The RAP, developed by NOAA's Earth System Research Laboratory (ESRL) in Boulder, Colorado and NOAA's National Centers for Environmental Prediction (NCEP) in Camp Springs, Maryland, updates every hour with a new forecast extending out 18 hours for North America. Such forecasts are especially important in aviation, where fast-developing weather conditions can affect safety and efficiency, but they are equally important for severe weather and energy-related forecasting. "When accurate and timely weather modeling is needed most, the new RAP delivers," said Louis Uccellini, Ph.D., director of NCEP, a part of NOAA's National Weather Service (NWS).
"The United States is the only country in the world that updates computer model forecasts every hour using the latest observations from an extensive network of ground- and satellite-based sensors, radars and aircraft," said Dr.

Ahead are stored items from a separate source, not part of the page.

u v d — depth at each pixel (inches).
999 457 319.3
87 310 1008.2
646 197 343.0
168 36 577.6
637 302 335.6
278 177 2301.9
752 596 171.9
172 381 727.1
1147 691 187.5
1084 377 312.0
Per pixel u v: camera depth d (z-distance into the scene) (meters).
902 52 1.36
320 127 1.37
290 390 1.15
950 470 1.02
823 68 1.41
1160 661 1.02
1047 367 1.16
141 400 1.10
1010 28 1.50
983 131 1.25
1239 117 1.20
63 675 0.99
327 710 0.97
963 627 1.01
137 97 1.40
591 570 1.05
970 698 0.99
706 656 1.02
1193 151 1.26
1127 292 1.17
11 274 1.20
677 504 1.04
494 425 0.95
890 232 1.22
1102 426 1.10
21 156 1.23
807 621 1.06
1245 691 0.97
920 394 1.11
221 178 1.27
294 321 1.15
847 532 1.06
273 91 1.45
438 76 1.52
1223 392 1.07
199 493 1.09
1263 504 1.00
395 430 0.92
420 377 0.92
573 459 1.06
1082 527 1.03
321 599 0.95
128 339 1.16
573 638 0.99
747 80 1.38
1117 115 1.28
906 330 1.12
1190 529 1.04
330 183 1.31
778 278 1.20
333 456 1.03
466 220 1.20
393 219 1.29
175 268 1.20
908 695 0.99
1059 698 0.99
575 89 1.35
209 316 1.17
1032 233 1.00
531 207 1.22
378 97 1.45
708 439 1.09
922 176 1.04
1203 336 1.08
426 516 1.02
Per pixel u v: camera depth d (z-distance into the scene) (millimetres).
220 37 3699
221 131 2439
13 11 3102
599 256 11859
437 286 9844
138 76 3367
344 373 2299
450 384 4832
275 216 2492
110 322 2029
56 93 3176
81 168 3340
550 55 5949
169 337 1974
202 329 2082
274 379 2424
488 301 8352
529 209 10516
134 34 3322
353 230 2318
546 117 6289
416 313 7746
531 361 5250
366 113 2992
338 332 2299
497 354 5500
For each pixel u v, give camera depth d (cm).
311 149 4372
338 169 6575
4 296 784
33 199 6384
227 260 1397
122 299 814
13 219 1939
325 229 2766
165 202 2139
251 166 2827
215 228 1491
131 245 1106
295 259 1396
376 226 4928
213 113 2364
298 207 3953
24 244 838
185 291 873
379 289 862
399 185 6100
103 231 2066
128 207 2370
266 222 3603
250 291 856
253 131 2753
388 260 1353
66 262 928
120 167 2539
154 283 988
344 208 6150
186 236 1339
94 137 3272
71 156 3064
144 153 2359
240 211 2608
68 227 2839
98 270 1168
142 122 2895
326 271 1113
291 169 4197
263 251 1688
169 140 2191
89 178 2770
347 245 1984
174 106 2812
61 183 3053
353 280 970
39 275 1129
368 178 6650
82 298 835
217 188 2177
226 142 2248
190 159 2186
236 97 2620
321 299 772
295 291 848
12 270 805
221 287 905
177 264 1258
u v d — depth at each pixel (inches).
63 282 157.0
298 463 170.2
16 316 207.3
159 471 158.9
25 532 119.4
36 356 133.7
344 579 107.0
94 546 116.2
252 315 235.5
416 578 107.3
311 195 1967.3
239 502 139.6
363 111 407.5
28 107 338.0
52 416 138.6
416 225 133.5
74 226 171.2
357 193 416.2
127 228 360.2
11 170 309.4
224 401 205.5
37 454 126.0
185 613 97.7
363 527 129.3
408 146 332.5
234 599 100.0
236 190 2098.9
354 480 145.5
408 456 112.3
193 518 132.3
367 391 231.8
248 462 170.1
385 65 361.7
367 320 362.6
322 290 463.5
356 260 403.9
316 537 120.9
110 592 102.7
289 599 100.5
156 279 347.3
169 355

Stan Benjamin, lead developer of the new model and a research meteorologist at ESRL's Global Systems Division.
The new model was tested extensively, running experimentally for 22 months at NCEP, and will replace the older rapidly updated model, Rapid Update Cycle (RUC). In comparisons with the older model, the RAP has proved more skillful. "Overall, RAP provides equal or better forecasts than its predecessor for all variables, from winds to precipitation," Benjamin said.
Many people from several institutions made noteworthy contributions to the development of the RAP model. These include ESRL, Cooperative Institute for Research in the Atmosphere, Cooperative Institute for Research in Environmental Sciences, and National Center for Atmospheric Research.
NOAA's mission is to understand and predict changes in the Earth's environment, from the depths of the ocean to the surface of the sun, and to conserve and manage our coastal and marine resources. The new RAP will dramatically improve NOAA's ability to predict atmospheric changes that could lead to severe storms and aviation hazards.